Items listed in a dataset
[start]

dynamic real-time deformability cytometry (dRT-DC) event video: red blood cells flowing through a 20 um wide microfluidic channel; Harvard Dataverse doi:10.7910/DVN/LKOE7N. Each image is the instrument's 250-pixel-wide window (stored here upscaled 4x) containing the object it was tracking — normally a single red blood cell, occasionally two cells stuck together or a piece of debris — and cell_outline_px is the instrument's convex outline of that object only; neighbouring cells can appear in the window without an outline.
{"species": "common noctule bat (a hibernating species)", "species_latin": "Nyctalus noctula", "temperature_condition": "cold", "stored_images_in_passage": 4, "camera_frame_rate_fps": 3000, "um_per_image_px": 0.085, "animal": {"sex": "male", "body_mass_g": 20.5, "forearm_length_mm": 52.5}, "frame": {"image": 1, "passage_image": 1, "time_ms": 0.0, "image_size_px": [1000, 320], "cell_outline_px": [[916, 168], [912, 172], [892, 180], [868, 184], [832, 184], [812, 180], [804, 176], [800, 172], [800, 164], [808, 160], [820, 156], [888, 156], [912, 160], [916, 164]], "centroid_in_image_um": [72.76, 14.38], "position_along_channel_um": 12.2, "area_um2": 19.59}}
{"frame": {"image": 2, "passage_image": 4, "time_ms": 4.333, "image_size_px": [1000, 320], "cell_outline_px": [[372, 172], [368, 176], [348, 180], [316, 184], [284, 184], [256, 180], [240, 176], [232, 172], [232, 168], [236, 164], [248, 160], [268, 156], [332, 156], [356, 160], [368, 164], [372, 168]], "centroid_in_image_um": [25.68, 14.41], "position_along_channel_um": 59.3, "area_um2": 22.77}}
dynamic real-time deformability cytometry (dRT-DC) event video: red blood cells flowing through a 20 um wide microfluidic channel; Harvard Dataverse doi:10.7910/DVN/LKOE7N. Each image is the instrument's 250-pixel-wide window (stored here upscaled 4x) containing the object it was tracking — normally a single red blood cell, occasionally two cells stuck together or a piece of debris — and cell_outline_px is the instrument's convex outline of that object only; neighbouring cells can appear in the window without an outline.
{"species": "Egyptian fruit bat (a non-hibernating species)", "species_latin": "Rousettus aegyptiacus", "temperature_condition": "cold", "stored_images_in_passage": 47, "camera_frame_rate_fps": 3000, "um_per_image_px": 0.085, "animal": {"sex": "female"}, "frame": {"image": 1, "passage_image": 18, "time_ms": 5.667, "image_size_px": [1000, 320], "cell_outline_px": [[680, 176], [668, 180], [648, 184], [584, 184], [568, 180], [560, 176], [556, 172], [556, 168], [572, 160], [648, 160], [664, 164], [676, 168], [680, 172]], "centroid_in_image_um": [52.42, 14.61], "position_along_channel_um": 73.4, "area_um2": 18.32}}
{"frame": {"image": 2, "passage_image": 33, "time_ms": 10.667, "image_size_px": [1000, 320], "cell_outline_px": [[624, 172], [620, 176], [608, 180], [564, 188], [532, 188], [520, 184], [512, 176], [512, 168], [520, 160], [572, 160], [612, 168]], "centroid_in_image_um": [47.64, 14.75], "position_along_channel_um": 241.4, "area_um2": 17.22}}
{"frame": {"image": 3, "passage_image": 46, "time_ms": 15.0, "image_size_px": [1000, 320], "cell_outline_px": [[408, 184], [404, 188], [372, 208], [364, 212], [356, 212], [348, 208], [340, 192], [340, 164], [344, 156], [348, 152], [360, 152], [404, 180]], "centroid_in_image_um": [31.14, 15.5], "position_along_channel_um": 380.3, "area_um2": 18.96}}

[end]

## Your objective:
Copy the material above, line for line.

## Solution for this exercise:
dynamic real-time deformability cytometry (dRT-DC) event video: red blood cells flowing through a 20 um wide microfluidic channel; Harvard Dataverse doi:10.7910/DVN/LKOE7N. Each image is the instrument's 250-pixel-wide window (stored here upscaled 4x) containing the object it was tracking — normally a single red blood cell, occasionally two cells stuck together or a piece of debris — and cell_outline_px is the instrument's convex outline of that object only; neighbouring cells can appear in the window without an outline.
{"species": "common noctule bat (a hibernating species)", "species_latin": "Nyctalus noctula", "temperature_condition": "cold", "stored_images_in_passage": 4, "camera_frame_rate_fps": 3000, "um_per_image_px": 0.085, "animal": {"sex": "male", "body_mass_g": 20.5, "forearm_length_mm": 52.5}, "frame": {"image": 1, "passage_image": 1, "time_ms": 0.0, "image_size_px": [1000, 320], "cell_outline_px": [[916, 168], [912, 172], [892, 180], [868, 184], [832, 184], [812, 180], [804, 176], [800, 172], [800, 164], [808, 160], [820, 156], [888, 156], [912, 160], [916, 164]], "centroid_in_image_um": [72.76, 14.38], "position_along_channel_um": 12.2, "area_um2": 19.59}}
{"frame": {"image": 2, "passage_image": 4, "time_ms": 4.333, "image_size_px": [1000, 320], "cell_outline_px": [[372, 172], [368, 176], [348, 180], [316, 184], [284, 184], [256, 180], [240, 176], [232, 172], [232, 168], [236, 164], [248, 160], [268, 156], [332, 156], [356, 160], [368, 164], [372, 168]], "centroid_in_image_um": [25.68, 14.41], "position_along_channel_um": 59.3, "area_um2": 22.77}}
dynamic real-time deformability cytometry (dRT-DC) event video: red blood cells flowing through a 20 um wide microfluidic channel; Harvard Dataverse doi:10.7910/DVN/LKOE7N. Each image is the instrument's 250-pixel-wide window (stored here upscaled 4x) containing the object it was tracking — normally a single red blood cell, occasionally two cells stuck together or a piece of debris — and cell_outline_px is the instrument's convex outline of that object only; neighbouring cells can appear in the window without an outline.
{"species": "Egyptian fruit bat (a non-hibernating species)", "species_latin": "Rousettus aegyptiacus", "temperature_condition": "cold", "stored_images_in_passage": 47, "camera_frame_rate_fps": 3000, "um_per_image_px": 0.085, "animal": {"sex": "female"}, "frame": {"image": 1, "passage_image": 18, "time_ms": 5.667, "image_size_px": [1000, 320], "cell_outline_px": [[680, 176], [668, 180], [648, 184], [584, 184], [568, 180], [560, 176], [556, 172], [556, 168], [572, 160], [648, 160], [664, 164], [676, 168], [680, 172]], "centroid_in_image_um": [52.42, 14.61], "position_along_channel_um": 73.4, "area_um2": 18.32}}
{"frame": {"image": 2, "passage_image": 33, "time_ms": 10.667, "image_size_px": [1000, 320], "cell_outline_px": [[624, 172], [620, 176], [608, 180], [564, 188], [532, 188], [520, 184], [512, 176], [512, 168], [520, 160], [572, 160], [612, 168]], "centroid_in_image_um": [47.64, 14.75], "position_along_channel_um": 241.4, "area_um2": 17.22}}
{"frame": {"image": 3, "passage_image": 46, "time_ms": 15.0, "image_size_px": [1000, 320], "cell_outline_px": [[408, 184], [404, 188], [372, 208], [364, 212], [356, 212], [348, 208], [340, 192], [340, 164], [344, 156], [348, 152], [360, 152], [404, 180]], "centroid_in_image_um": [31.14, 15.5], "position_along_channel_um": 380.3, "area_um2": 18.96}}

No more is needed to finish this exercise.